PROBLEM SET:
1/ In the savings thread, what interest rate is given for Chip easy access?
2/ Write out the part of the savings thread between "Long term fixed" and "is paid away.", inclusive.

I have a small private pension and later this year will start to receive state pension. This will make my income before tax around £16,400. I have savings earning almost nothing in Natwest of 150k  I think I'd be ok locking away 50k for 5 yrs in a high-risk account and potentially other, smaller amounts for shorter periods, leaving myself accessible, just in case money.  I'd be interested in knowing if this is a reasonable plan? Is there any advice about how often to draw down interest in order to minimise tax?

Comments

  • Bigwheels1111
    Bigwheels1111 Posts: 3,273 Forumite
    1,000 Posts Fourth Anniversary Name Dropper
    edited 27 June 2023 at 3:56PM
    First hit your self in the head with a hammer as a wake up call.
    £2170 of interes should be tax free with your figures next year.
    As you state pension goes un you will get less tax free income each year.
    So 20K in an ISA now. 20K in an ISA 6/4/24 will help a lot.
    Long term fixed is the way I went with annual pay out to my bank.
    You will pay tax either way.
    Chip easy acces is great at 4.21%, near instant deposits and withdrawls. App only.
    80k Chip, 20 ISA, 50k fixed for 5 years.
    But paying tax means you have earned interets unlike the last few years.
    Somthing is better than nothing.
    Easy access, click on rate order.

    Fixed, make sure interest is paid away.

    ISA


    These are the best rates so far today.
    80k Chip = £3368 if rates stay the same for a year
    50k United trust bank = £2810 per year.
    20K Furness ISA 3 year = £1030 per year

    Tax on the interest of £6178 = £1235.60
    Plus what you owe on your pension.

GIVEN INFORMATION:
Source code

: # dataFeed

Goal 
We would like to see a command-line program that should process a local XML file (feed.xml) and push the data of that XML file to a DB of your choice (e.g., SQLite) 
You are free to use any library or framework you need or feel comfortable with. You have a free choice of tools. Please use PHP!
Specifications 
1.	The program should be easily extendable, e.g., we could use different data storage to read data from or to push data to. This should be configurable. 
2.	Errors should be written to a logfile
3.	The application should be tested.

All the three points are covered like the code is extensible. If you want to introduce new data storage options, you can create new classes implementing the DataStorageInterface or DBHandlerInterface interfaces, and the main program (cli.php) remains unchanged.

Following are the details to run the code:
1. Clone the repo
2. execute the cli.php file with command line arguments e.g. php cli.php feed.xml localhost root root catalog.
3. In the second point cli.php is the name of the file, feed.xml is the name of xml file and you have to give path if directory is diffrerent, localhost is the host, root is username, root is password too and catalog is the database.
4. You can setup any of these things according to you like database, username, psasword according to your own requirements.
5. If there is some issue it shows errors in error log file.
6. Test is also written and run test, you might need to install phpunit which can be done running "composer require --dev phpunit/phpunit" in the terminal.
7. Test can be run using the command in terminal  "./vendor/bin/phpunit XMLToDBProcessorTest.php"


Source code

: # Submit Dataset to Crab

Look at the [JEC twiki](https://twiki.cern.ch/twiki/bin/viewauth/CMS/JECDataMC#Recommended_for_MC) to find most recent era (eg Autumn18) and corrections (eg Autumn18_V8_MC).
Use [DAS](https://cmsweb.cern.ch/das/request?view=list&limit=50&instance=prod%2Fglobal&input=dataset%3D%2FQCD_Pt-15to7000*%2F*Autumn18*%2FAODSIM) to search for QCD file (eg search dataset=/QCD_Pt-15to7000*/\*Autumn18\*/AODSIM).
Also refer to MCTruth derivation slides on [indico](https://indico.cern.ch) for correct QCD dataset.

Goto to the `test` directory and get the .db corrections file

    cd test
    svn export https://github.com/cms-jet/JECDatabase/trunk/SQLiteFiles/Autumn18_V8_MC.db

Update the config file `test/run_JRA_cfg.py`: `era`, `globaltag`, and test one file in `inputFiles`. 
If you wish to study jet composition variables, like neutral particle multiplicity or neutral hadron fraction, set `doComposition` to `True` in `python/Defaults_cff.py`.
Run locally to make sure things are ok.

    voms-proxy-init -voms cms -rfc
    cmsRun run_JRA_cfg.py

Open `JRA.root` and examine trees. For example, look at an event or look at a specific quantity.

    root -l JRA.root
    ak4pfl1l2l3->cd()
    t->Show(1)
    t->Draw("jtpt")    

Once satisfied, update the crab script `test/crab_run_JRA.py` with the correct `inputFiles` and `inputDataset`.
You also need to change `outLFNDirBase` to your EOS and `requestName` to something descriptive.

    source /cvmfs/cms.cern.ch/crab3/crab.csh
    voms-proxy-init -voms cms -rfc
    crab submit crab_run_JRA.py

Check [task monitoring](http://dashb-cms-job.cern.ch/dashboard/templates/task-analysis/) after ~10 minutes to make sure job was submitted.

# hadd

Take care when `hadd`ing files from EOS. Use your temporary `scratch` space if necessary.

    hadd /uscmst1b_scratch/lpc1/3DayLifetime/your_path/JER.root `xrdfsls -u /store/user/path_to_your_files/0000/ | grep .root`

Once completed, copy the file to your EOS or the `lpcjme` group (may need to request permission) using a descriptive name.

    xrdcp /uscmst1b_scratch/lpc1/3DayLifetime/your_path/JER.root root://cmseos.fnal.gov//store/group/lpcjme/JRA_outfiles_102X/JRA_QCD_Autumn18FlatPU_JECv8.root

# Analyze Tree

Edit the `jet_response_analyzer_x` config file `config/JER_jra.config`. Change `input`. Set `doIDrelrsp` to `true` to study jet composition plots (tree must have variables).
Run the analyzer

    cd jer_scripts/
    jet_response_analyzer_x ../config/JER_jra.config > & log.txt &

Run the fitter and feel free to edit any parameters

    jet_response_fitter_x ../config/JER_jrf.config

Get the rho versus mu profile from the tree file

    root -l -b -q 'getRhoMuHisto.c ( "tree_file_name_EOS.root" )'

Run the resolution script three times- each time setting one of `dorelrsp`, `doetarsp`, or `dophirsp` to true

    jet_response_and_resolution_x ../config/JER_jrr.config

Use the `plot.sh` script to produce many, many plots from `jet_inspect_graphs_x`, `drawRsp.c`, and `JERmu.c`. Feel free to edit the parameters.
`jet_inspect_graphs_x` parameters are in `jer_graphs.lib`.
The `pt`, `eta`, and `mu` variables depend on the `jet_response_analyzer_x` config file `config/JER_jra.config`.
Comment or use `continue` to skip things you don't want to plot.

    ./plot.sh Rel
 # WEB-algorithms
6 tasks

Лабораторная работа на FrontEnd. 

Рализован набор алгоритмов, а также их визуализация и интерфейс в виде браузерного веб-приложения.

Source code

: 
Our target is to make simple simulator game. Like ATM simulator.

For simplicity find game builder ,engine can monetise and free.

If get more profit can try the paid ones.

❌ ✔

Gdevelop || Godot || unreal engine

ANSWERS BY ITEM NUMBER:
1/ 4.21%

2/
Long term fixed is the way I went with annual pay out to my bank.
    You will pay tax either way.
    Chip easy acces is great at 4.21%, near instant deposits and withdrawls. App only.
    80k Chip, 20 ISA, 50k fixed for 5 years.
    But paying tax means you have earned interets unlike the last few years.
    Somthing is better than nothing.
    Easy access, click on rate order.

    Fixed, make sure interest is paid away.